The reality, unfortunately, is that things rarely work together so seamlessly. Each of these systems stores information differently, which makes it difficult to get full value from data. To understand how, for example, a marketing campaign is affecting traffic on the web site and in the stores, you often need to pull it out of separate systems and load it into excel sheets.
That, essentially, has been what’s been holding data science back. We have the tools to analyze mountains of data and derive amazing insights in real time. New advanced cognitive systems, like Watson, can then take that data, learn from it and help guide our actions. But for all that to work, the information has to be accessible.
Building An Integrated Data Environment
None of this is to say that there haven’t been real advances in the way we handle data over the last decade or so. Hadoop, first published in 2003, allows us to store data in thousands of clusters strewn across the world and analyze it as a single data set. Spark, released in 2014, acts as an operating system for Hadoop and helps us to analyze data in real time. But working with incompatible systems within organizations still presents a problem.
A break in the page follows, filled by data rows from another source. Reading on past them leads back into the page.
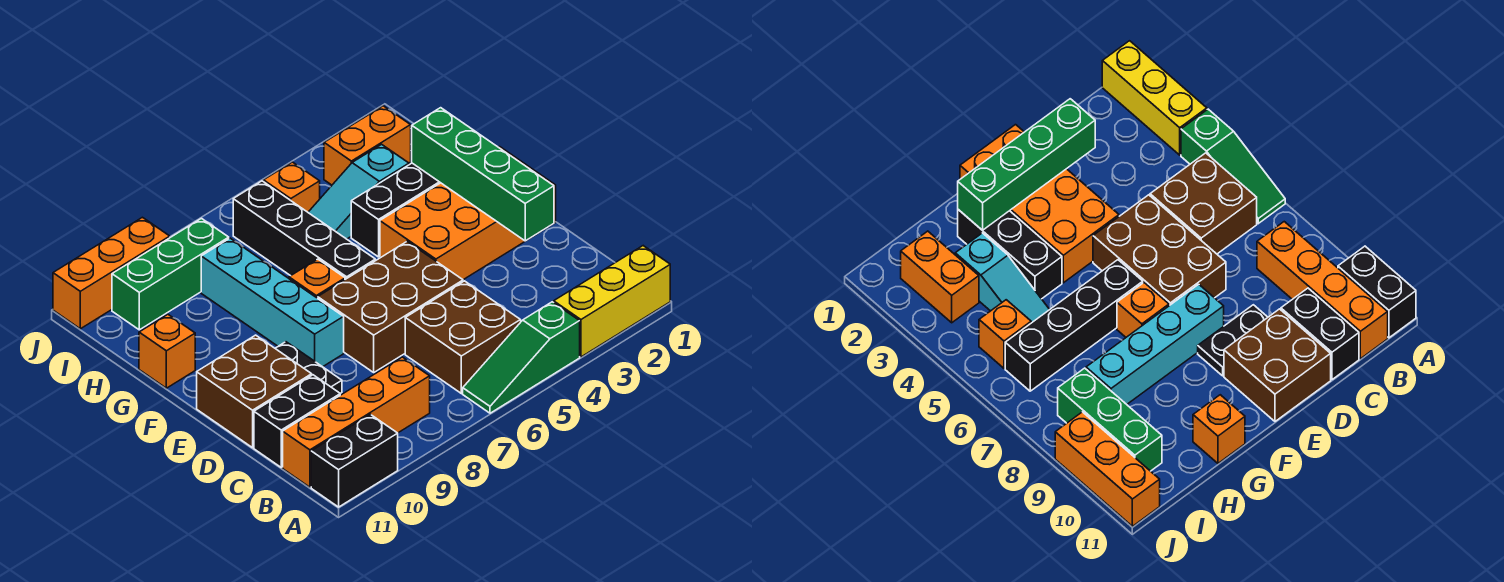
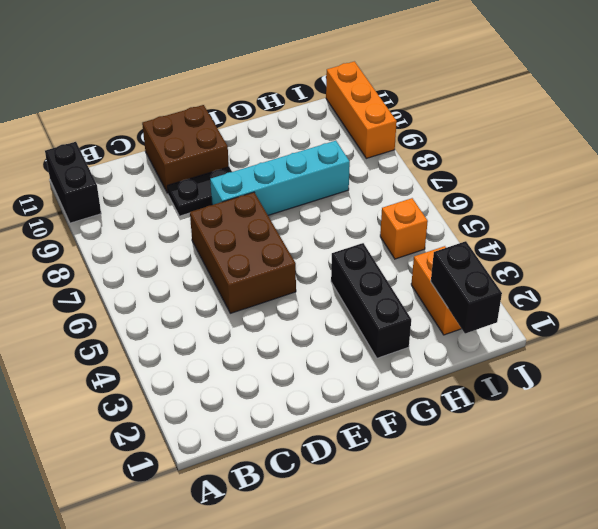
black brick I1:I2 level 2 -> black brick C10:C11 level 1
none -> yellow brick A1:A3 level 1
none -> green slope A4:A6 level 1 top 4
none -> brown brick B5:C6 level 1

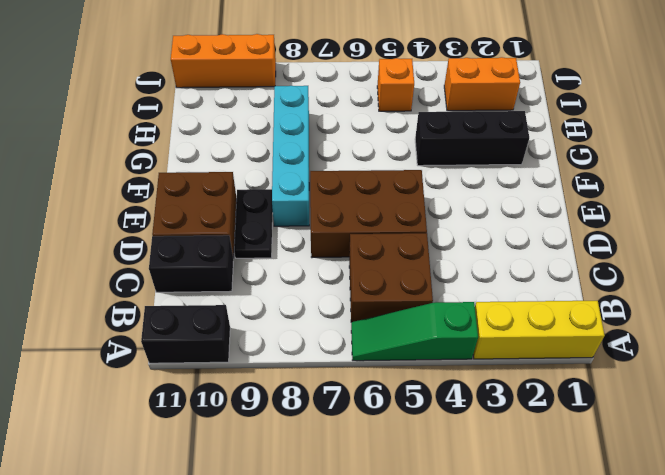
none -> orange brick B8:B11 level 1
none -> orange brick E1:F4 level 1
none -> black brick F6:I6 level 1

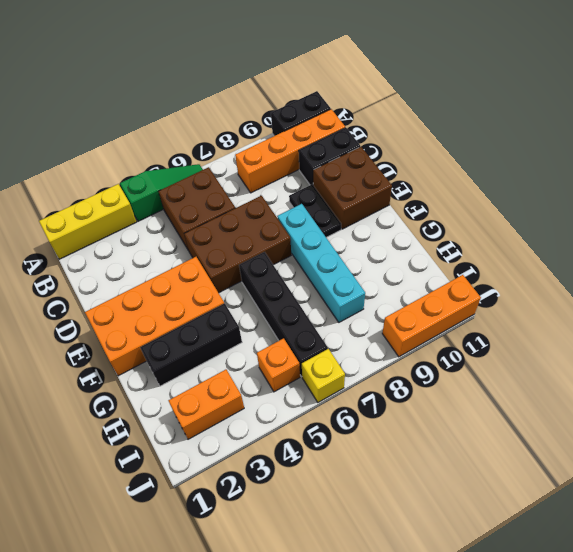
yellow brick J6 level 1 -> none
none -> orange brick F7 level 1
none -> orange brick G11 level 1
none -> cyan slope H3:H5 level 1 top 3

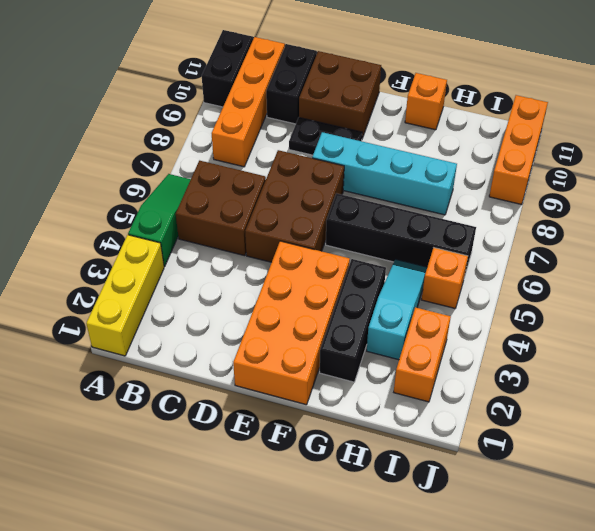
none -> orange brick F7 level 1
none -> green brick I8:I10 level 1
none -> green brick D2:G2 level 2

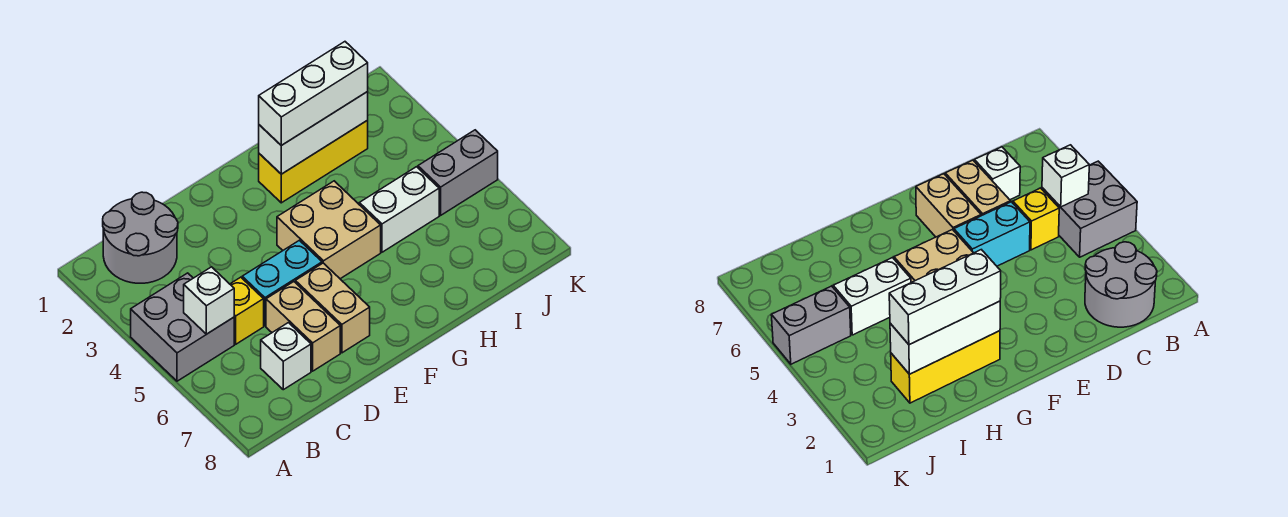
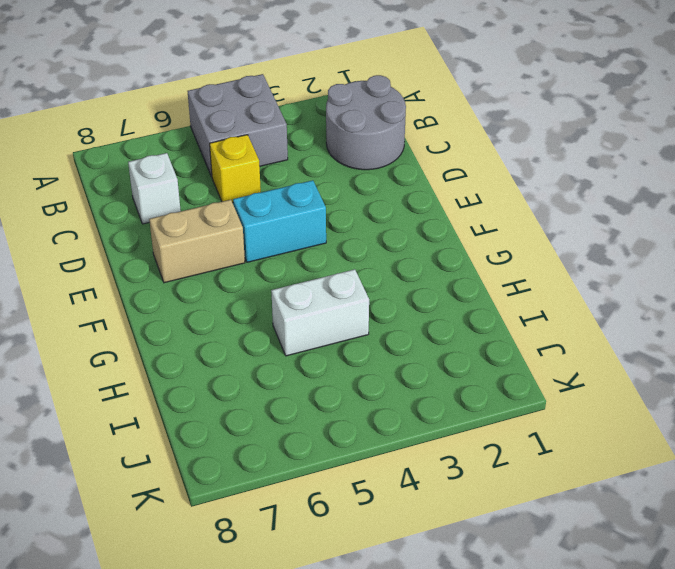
cyan brick E4:E5 level 1 -> cyan brick D5:E5 level 1
white brick H4:H5 level 1 -> white brick H5:I5 level 1
none -> tan brick D6:D7 level 1
none -> tan brick F4:G5 level 1
none -> yellow brick G2:I2 level 1

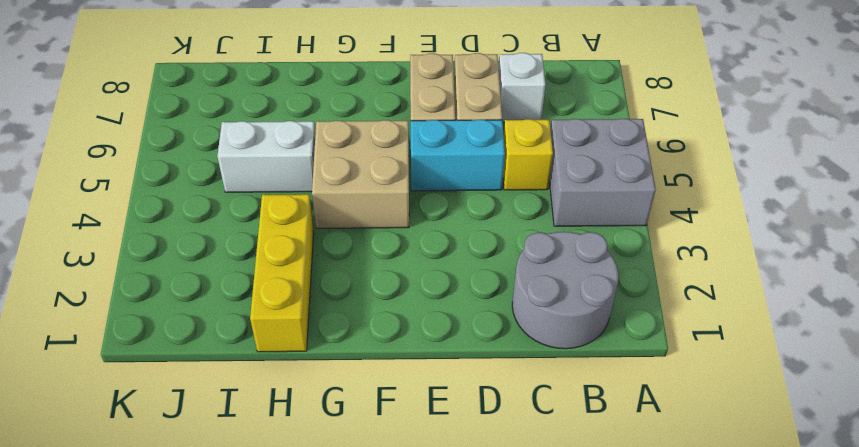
yellow brick H1:H3 level 1 -> yellow brick G2:I2 level 1
none -> grey brick J5:K5 level 1
none -> white brick B5 level 2
none -> white brick G2:I2 level 2

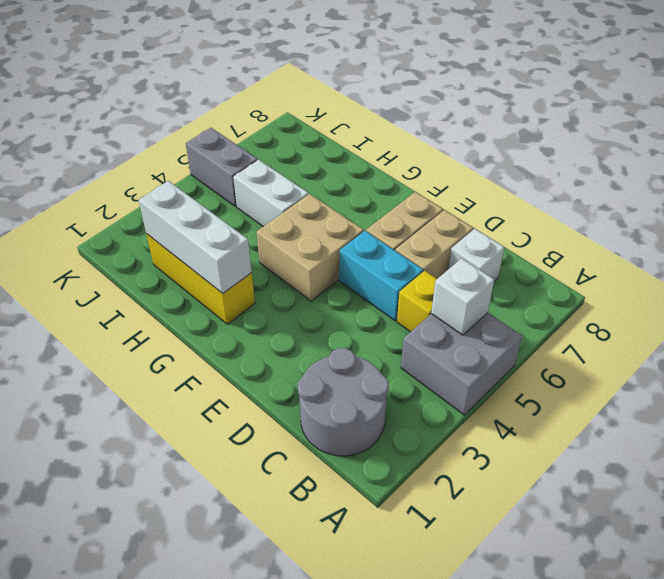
none -> white brick G2:I2 level 3

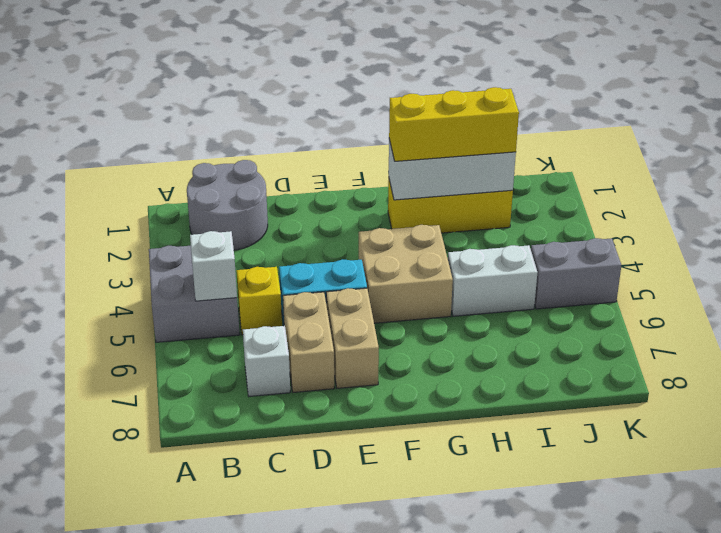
yellow brick G2:I2 level 3 -> white brick G2:I2 level 3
Let’s return to our retail example and imagine that we want to build a predictive model to make purchasing decisions. We’d want to incorporate response to marketing campaigns, to gauge demand, but also inventory systems, so that we can avoid stockouts or having extra items that we’ll have to discount later.
Seems simple, right? Actually it’s not, because all that data resides in separate systems.
That’s precisely the problem that the IBM’s Data Science Experience will fix. Rob Thomas, a VP at IBM and author of Big Data Revolution told me, “Today, data science is an individual sport. What we’re doing now is transforming it into a team sport, where groups in separate departments can work together to build, refine and share data models and insights.”
So essentially, IBM’s Data Science Experience seeks to do for data what Tim Berners-Lee’s World Wide Web did for documents, take a balkanized world made up of disparate islands and integrate it into a single, unified environment in which we can work effectively.
The Management Challenge Ahead
When William Faulkner wrote, “The past is never over. It is isn’t even past,” he meant that we are, to a large extent, bounded by legacy and that is certainly true of technology. We never build anew, but nest technologies on top of each other, as if they were some incredibly elaborate set of matryoshka dolls.
This becomes painfully obvious when you try to integrate new systems with old, but an even more pervasive problem is that management practices are even further behind. We designed our computer systems to mirror our organizational mindsets and, while technology is now breaking free, our management ethos is still largely trapped in an earlier age.
Today, we are increasingly living in a semantic economy, where information flows freely across once impermeable boundaries of firm and industry. A dizzying array of devices and sensors allow us to interact with the world in real-time, but all too often we act according to predetermined plans and expect the world to conform.
As Steve Blank has often said, no business plan survives first contact with a customer, yet we are still stuck in the planning mindset, using historical data to predict things months in advance. Then we make investment decisions based on those judgments—often arrived at by consensus in a boardroom over several more months—and wonder why things don’t work out as planned.
Clearly, that’s becoming an untenable mindset. We need to start taking a more Bayesian approach to strategy, where we don’t expect to predict things and be right, but rather allow data streams to help us become less wrong over time. Data is no panacea, but it can help us to see the world more clearly.